» **Request**:
Across the entries that follow, how many lines have the word "pohodlia" in them? Give only the number.

» **Data for the task**:
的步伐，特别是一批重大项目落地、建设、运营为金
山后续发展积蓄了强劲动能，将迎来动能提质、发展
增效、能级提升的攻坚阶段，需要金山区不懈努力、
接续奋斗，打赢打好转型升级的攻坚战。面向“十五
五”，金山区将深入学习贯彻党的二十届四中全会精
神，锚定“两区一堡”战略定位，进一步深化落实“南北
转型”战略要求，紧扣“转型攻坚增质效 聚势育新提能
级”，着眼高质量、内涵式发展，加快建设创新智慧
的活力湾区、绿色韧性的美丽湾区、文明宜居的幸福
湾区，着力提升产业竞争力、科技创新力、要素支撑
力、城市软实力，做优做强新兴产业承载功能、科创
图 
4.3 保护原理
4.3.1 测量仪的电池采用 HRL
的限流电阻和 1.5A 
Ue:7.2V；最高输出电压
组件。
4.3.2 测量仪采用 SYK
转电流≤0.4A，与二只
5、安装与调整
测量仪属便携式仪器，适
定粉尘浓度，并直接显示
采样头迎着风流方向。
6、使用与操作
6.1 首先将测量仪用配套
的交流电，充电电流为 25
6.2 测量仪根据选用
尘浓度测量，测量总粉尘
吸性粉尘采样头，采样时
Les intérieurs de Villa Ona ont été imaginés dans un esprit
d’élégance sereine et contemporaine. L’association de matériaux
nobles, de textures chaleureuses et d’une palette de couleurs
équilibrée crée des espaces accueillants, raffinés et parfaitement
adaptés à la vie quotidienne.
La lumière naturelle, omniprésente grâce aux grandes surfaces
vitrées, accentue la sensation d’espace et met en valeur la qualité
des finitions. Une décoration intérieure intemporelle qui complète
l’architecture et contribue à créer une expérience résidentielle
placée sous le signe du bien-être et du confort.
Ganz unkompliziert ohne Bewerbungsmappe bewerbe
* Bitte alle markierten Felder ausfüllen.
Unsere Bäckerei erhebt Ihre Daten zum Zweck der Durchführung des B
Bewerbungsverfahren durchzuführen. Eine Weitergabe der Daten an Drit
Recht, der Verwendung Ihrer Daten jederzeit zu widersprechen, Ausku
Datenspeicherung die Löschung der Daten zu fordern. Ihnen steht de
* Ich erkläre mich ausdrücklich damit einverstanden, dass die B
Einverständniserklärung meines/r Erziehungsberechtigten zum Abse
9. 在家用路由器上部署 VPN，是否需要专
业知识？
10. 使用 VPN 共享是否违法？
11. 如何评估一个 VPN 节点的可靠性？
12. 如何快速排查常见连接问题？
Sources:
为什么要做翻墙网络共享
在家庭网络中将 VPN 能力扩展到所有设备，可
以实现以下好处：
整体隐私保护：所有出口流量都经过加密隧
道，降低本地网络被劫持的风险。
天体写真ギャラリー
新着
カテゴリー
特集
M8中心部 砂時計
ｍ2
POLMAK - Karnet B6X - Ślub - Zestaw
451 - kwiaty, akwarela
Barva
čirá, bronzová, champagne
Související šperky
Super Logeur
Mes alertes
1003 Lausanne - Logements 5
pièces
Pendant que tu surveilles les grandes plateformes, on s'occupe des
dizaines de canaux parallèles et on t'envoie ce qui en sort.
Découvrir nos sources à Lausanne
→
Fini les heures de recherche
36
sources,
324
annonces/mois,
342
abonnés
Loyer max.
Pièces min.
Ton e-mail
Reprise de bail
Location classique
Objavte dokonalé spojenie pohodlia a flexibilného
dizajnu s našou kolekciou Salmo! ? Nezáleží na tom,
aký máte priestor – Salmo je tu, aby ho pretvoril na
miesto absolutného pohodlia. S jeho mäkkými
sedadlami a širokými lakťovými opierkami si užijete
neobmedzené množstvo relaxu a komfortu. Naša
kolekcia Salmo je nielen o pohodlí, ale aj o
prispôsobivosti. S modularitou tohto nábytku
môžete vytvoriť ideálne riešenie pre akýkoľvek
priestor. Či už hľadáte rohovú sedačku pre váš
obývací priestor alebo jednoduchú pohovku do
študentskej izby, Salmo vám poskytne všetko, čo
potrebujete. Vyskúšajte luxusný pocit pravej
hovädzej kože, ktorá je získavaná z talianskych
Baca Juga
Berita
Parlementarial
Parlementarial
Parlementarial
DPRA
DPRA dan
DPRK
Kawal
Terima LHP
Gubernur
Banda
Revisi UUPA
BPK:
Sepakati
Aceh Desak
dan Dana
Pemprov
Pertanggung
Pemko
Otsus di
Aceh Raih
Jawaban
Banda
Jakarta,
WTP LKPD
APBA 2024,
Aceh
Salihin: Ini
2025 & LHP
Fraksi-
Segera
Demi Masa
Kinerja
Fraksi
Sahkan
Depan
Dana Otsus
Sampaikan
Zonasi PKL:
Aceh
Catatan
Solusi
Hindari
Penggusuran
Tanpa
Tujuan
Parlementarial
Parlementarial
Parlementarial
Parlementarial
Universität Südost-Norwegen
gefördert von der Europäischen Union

» **Response to the task**:
2